France – Le 23 octobre dernier, une mission de formation à la médecine de guerre organisée par l’ONG française Mehad (Ex-UOSSM France) a débuté en Ukraine. Elle a consisté à former à l'échographie d’urgence 17 médecins ukrainiens. Retour sur ce périple avec le Pr Raphaël Pitti, spécialiste de médecine de guerre et responsable de la formation au sein de l’ONG.
Mehad (ex-UOSSM France) est une ONG française de santé et de solidarité internationale. Née en 2011 de la volonté d’un groupe de médecins de répondre à l’urgence d’apporter des soins de santé aux populations touchées par la guerre en Syrie ainsi que dans les pays limitrophes, elle a mis en place un centre de formation à Lviv et forme désormais des médecins ukrainiens aux techniques de médecine de guerre.
L’arrivée des victimes à l’hôpital, en nombre, nécessite en effet une organisation qui débute par le triage afin de catégoriser les victimes selon leur niveau d’urgence. Ensuite, la stabilisation des victimes, surtout quand le pronostic vital est engagé, impose des gestes de réanimation, de chirurgie de sauvetage, et donc de connaitre ce que l’on appelle “la chirurgie de guerre” ou aujourd’hui “le damage control chirurgie de guerre”.

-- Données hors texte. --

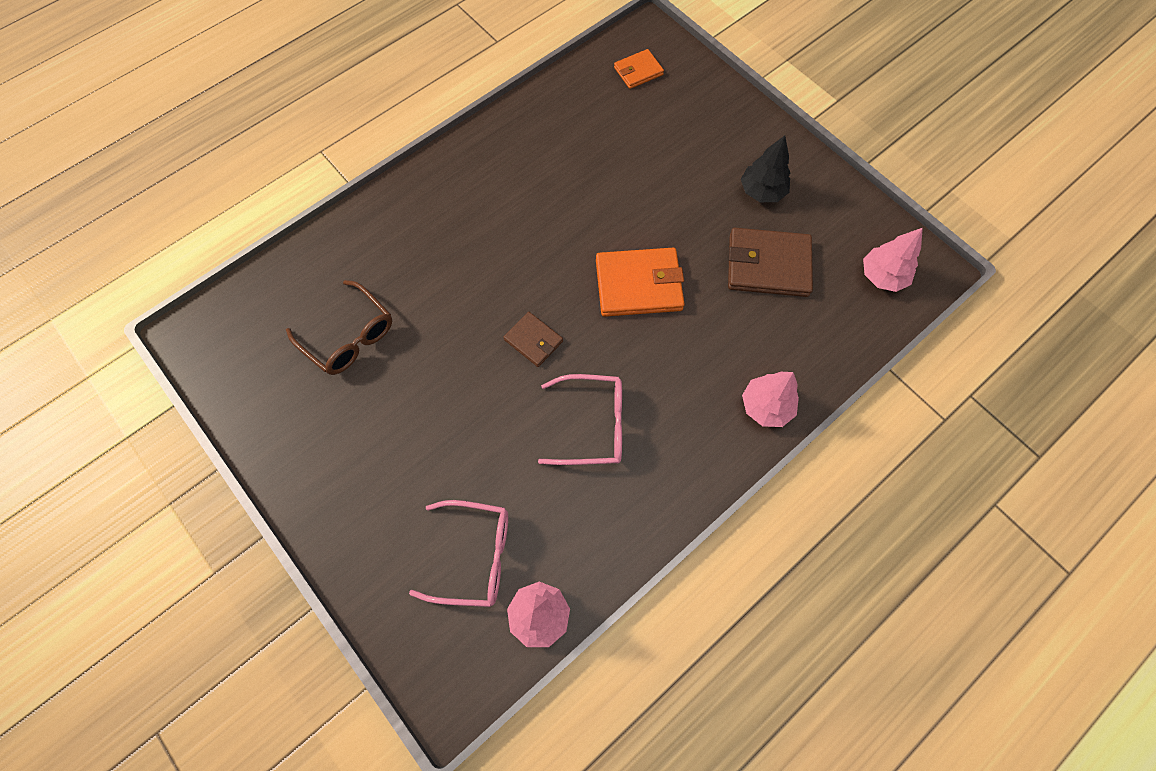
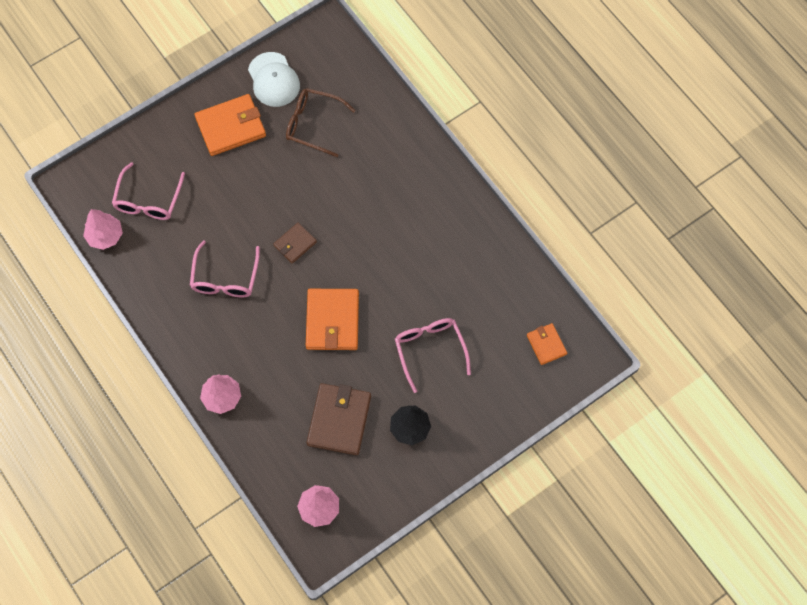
camera: 95 degrees right, 0 degrees up
brown glasses [286,280,392,375] -> brown glasses turned 60 degrees clockwise [286,88,356,157]
none -> orange wallet [195,94,266,156]
none -> white cap [248,52,300,107]
none -> pink glasses [395,318,471,393]

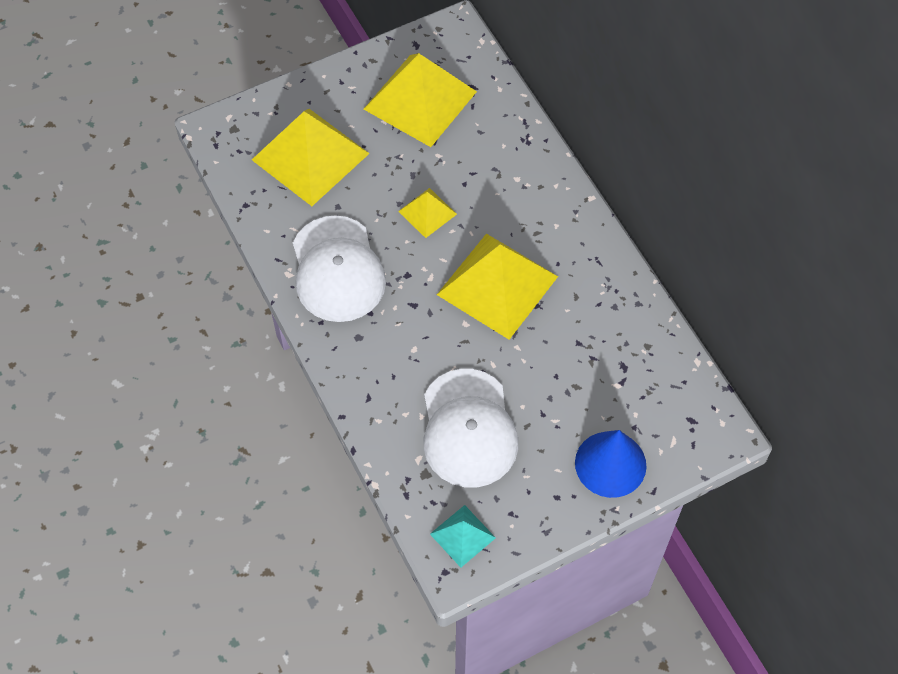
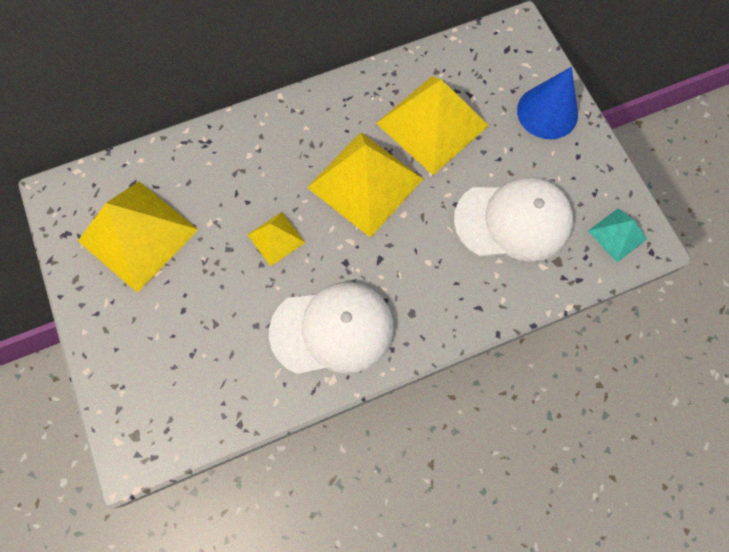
camera: 85 degrees left, 10 degrees up
yellow pyramid [252,109,370,206] -> yellow pyramid moved to [376,76,489,175]

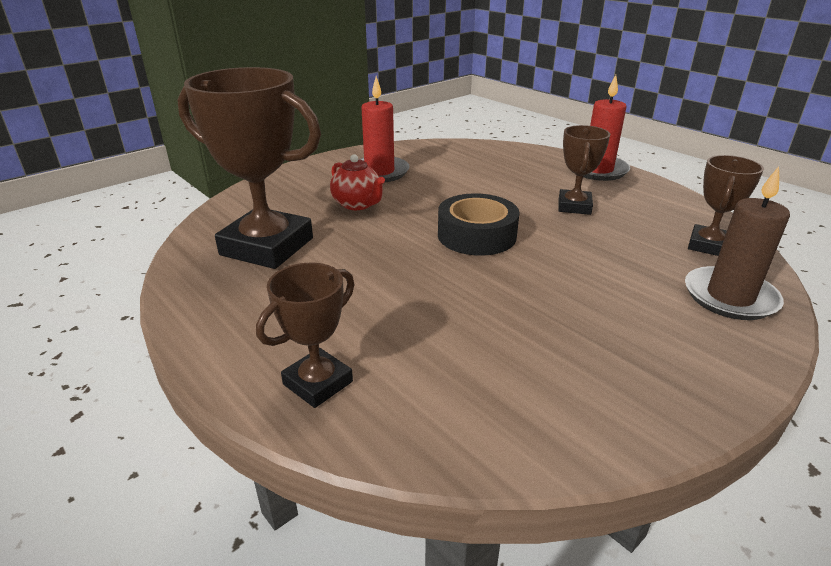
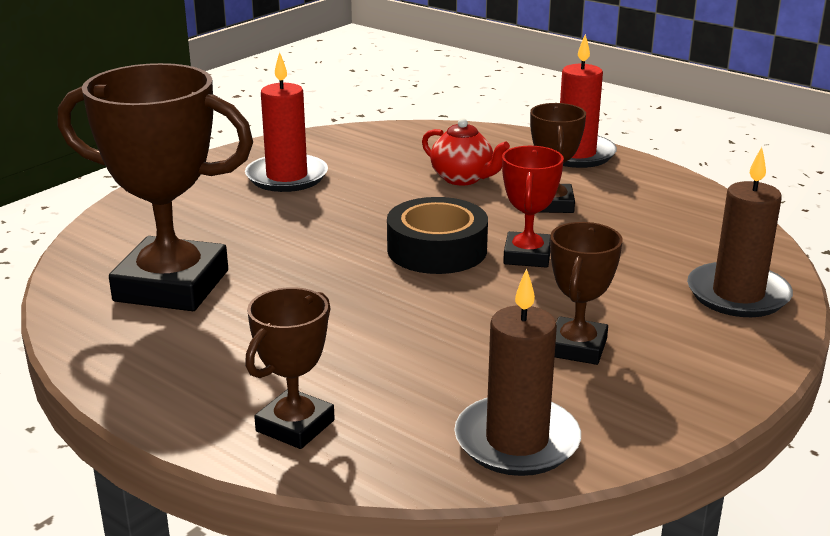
camera: 10 degrees left, 5 degrees down
red teapot [330,154,385,210] -> red teapot moved to [422,118,510,186]
brown trophy [688,155,764,256] -> brown trophy moved to [550,222,623,365]
none -> brown candle [454,268,581,476]
none -> red trophy [502,146,564,268]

Ce projet de formation mené en partenariat avec la Chaîne de l’espoir est destiné aux sauveteurs, médecins, chirurgiens et infirmières des hôpitaux entraînés malgré eux dans les combats depuis l’invasion de leur pays par les Russes le 24 février.
Parce que les séquelles de la guerre ne sont pas seulement physiques mais aussi psychologiques, l’ONG propose aussi des formation à la prise en charge du psycho traumatisme en urgence aux psychiatres et aux psychologues ukrainiens.

Pr Raphaël Pitti
Explications détaillées du Pr Raphaël Pitti, professeur agrégé de médecine d’urgence, et anesthésiste-réanimateur, qui revient tout juste d’Ukraine.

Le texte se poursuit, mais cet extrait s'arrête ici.